**What to produce:** Please put the data lines into a numbered list, starting with the line that contains "time: 12:21" and running through the end of the data, both ends included. Skip blank lines and leave the pictures out.

──────── Input records ────────

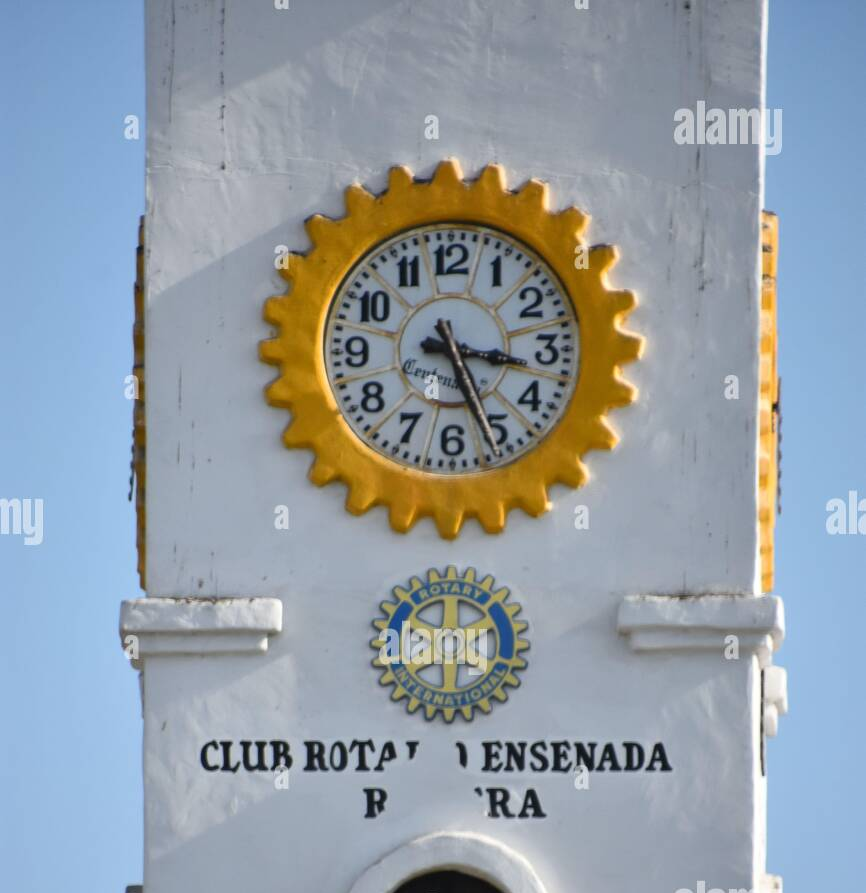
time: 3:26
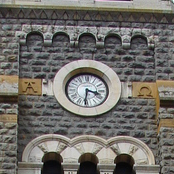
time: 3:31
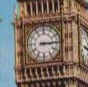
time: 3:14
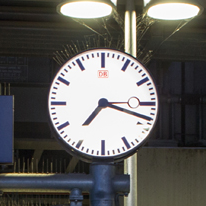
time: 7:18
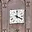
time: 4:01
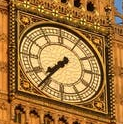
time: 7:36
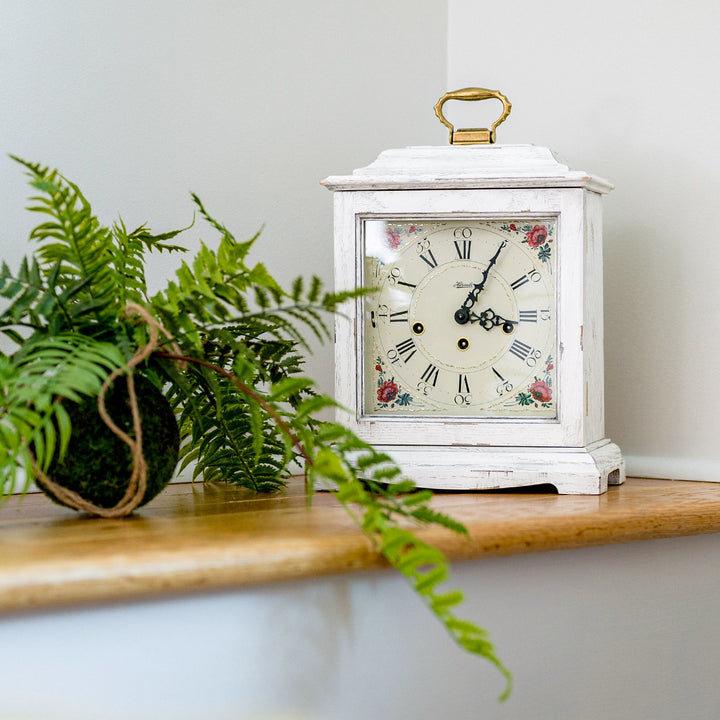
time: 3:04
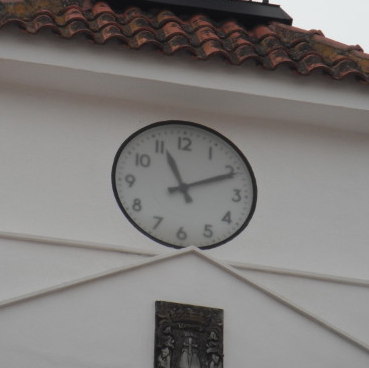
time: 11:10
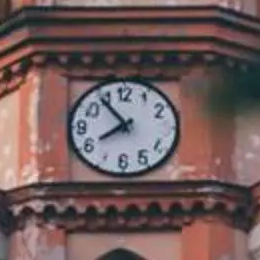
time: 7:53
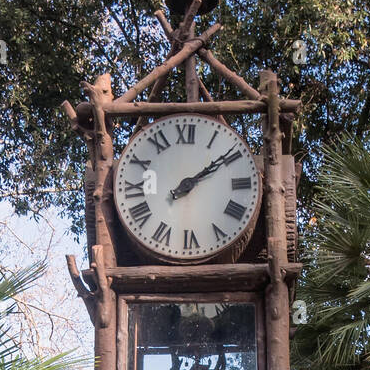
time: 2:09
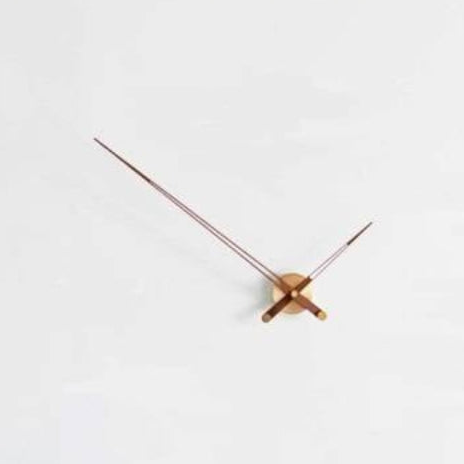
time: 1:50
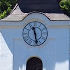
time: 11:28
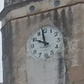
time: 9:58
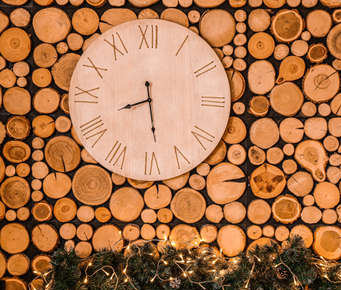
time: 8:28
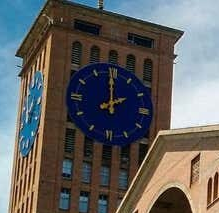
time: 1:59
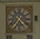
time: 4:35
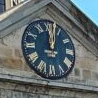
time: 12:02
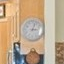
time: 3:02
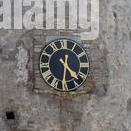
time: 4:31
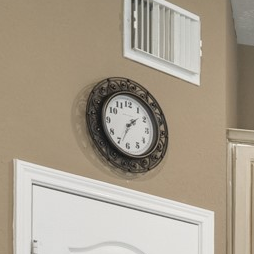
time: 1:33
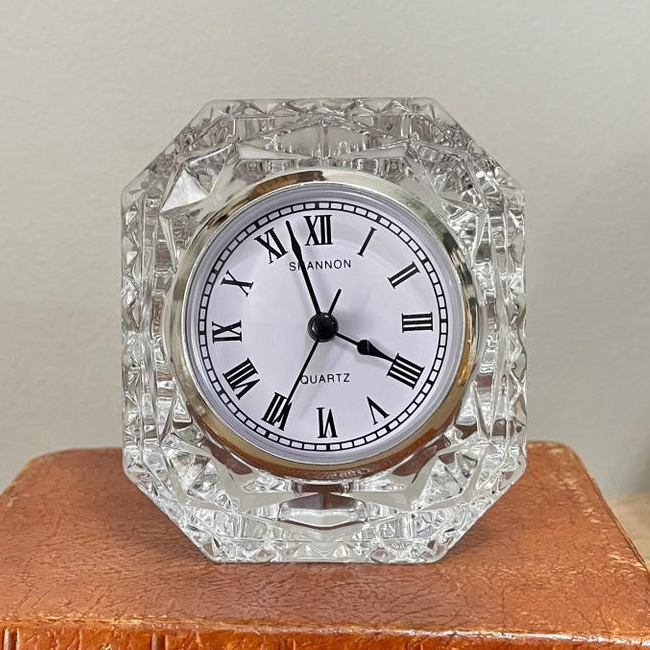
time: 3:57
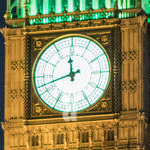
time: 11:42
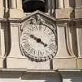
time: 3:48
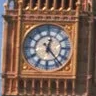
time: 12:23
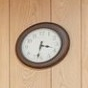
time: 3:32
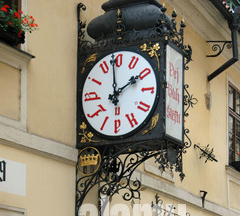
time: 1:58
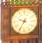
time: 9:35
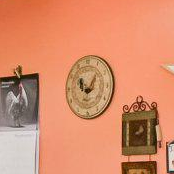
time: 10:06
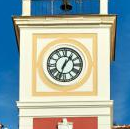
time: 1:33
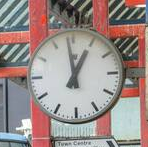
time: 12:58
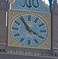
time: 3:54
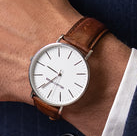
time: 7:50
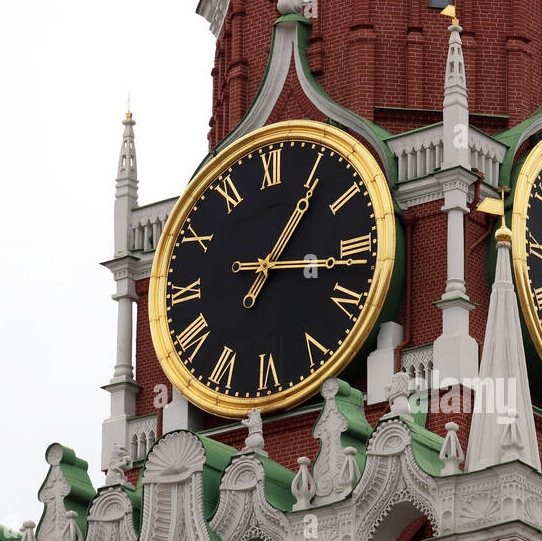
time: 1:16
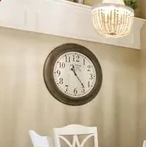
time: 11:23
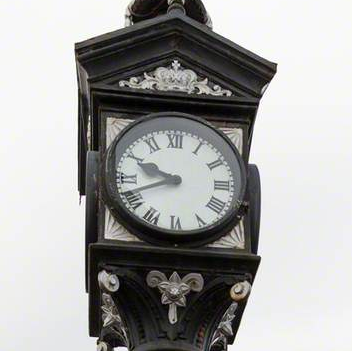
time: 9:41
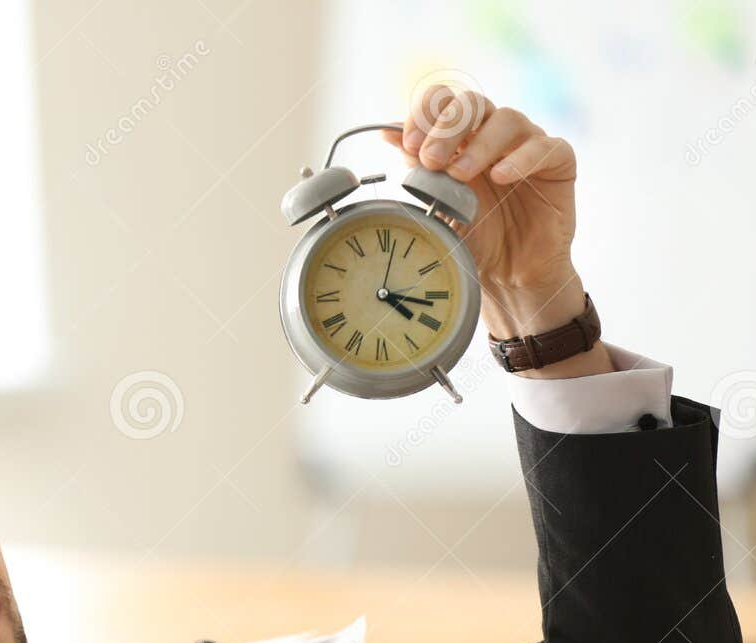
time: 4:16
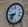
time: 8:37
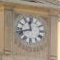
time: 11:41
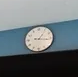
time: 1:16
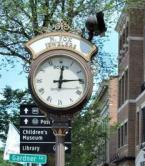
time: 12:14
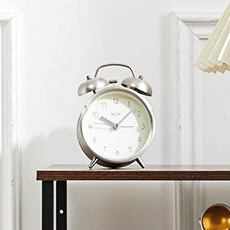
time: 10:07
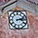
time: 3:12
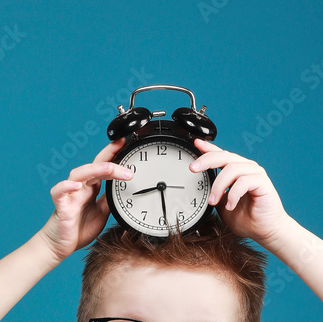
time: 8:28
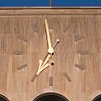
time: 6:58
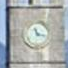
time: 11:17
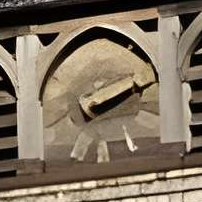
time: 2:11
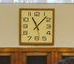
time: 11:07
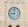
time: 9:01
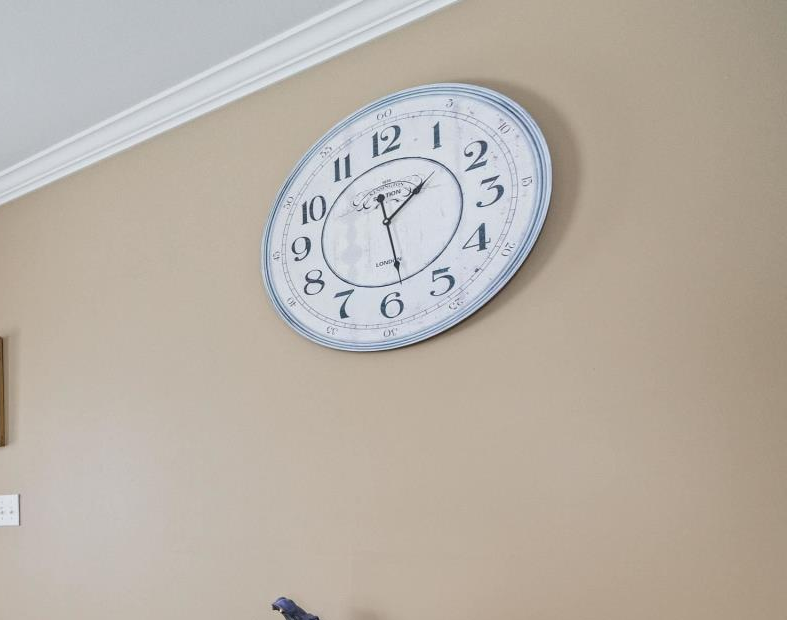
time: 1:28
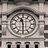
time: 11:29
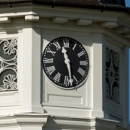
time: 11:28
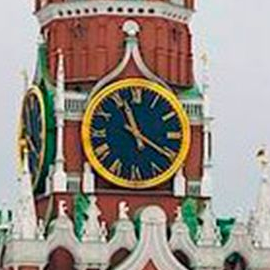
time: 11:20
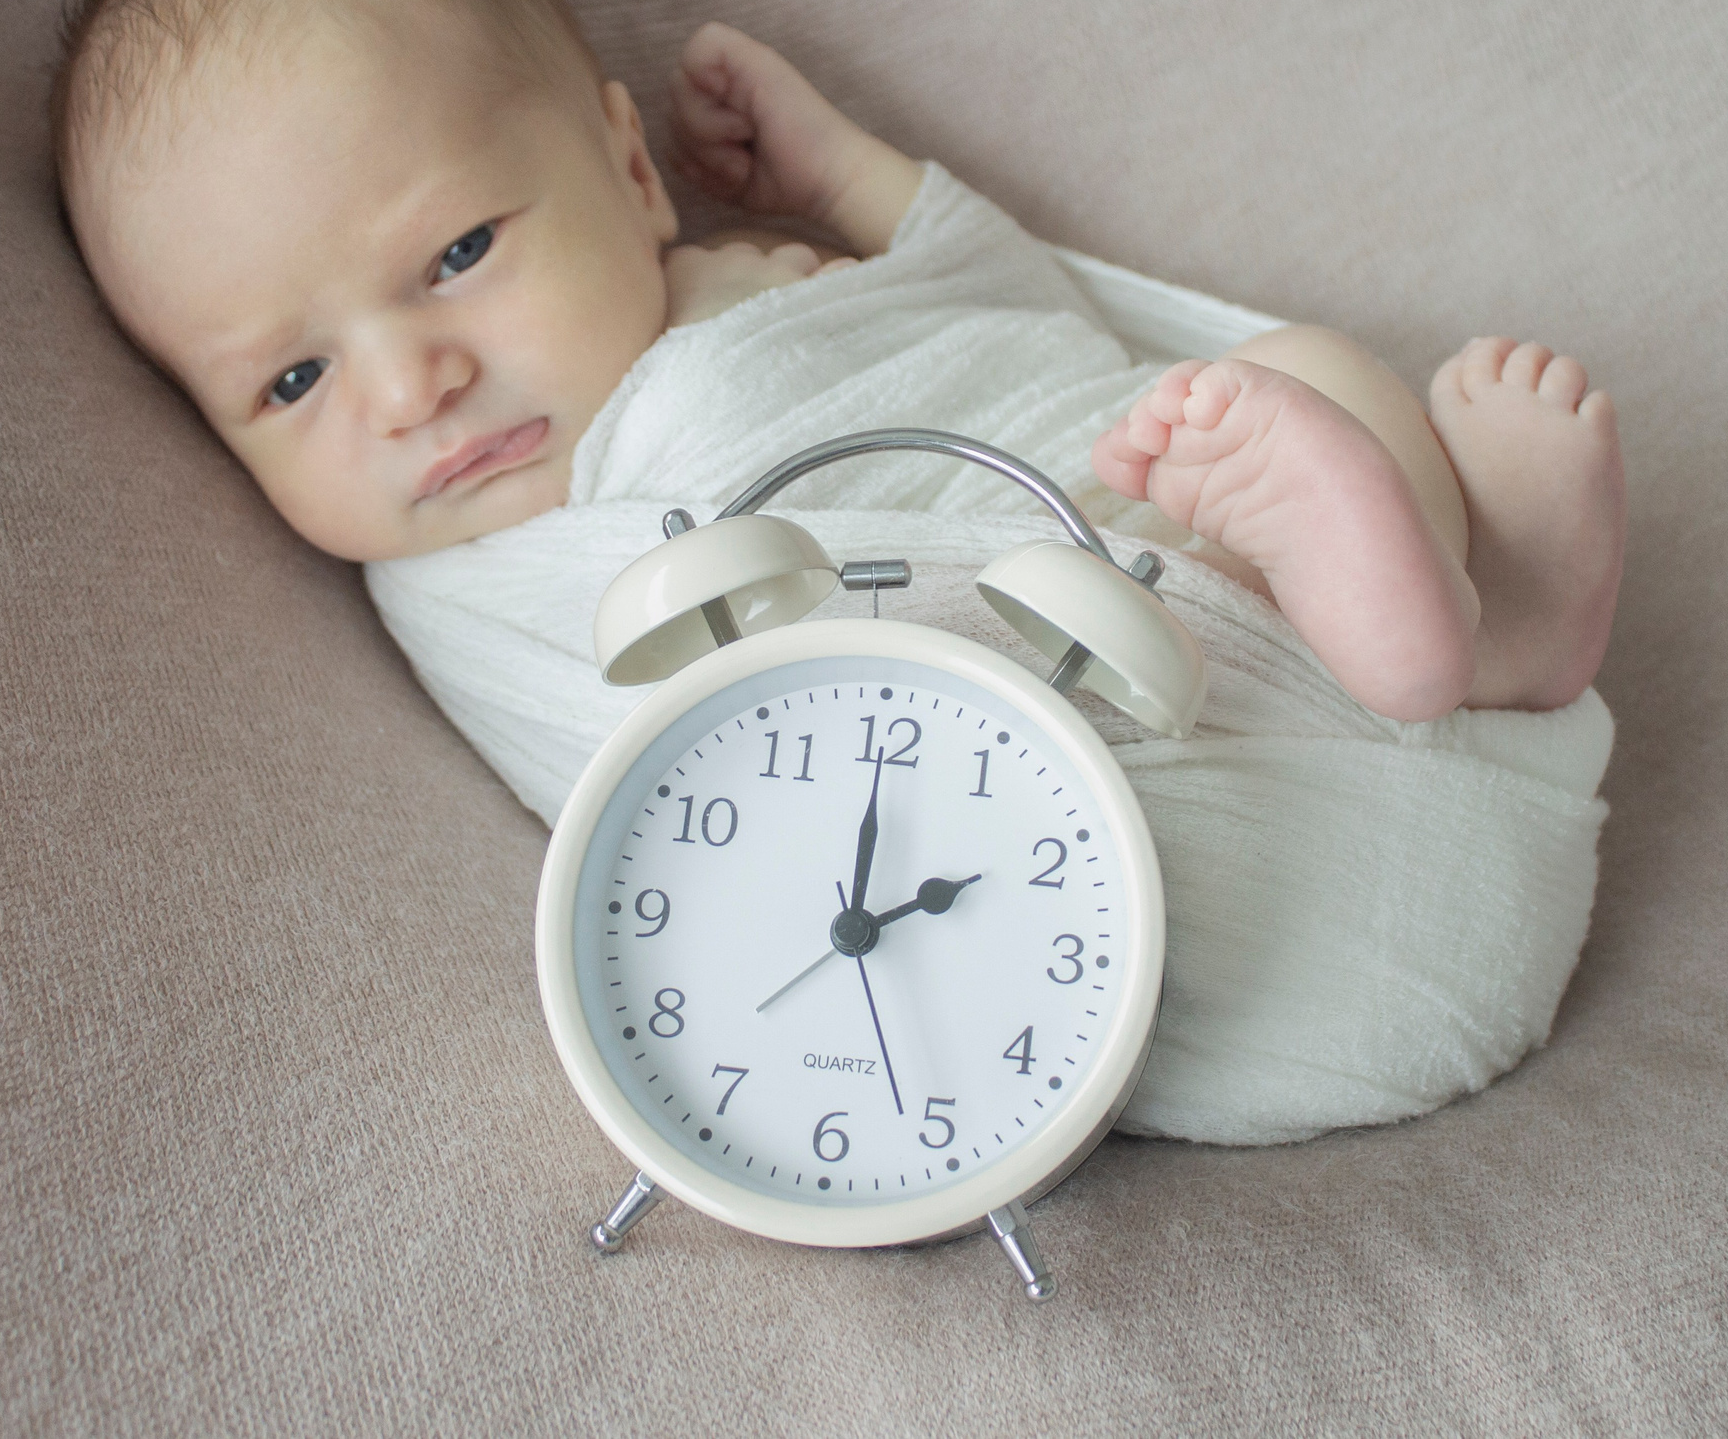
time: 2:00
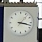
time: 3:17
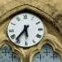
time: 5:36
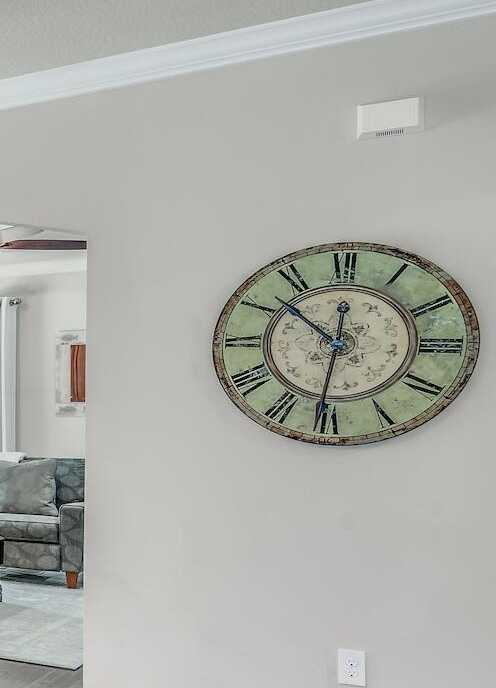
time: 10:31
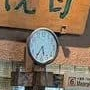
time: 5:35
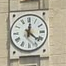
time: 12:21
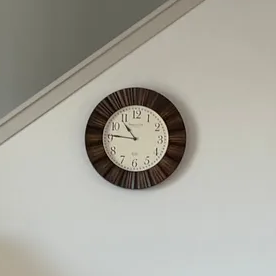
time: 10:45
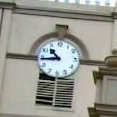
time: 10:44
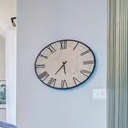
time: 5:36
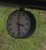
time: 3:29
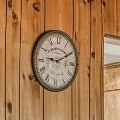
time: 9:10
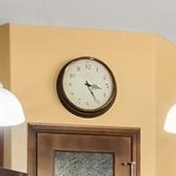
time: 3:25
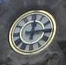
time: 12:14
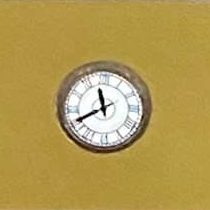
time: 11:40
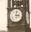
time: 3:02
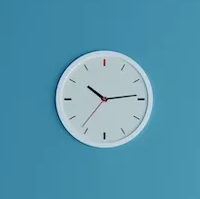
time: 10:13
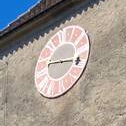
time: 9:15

────────

**Response below:**
1. time: 12:21
2. time: 10:45
3. time: 10:44
4. time: 5:36
5. time: 3:29
6. time: 9:10
7. time: 3:25
8. time: 12:14
9. time: 11:40
10. time: 3:02
11. time: 10:13
12. time: 9:15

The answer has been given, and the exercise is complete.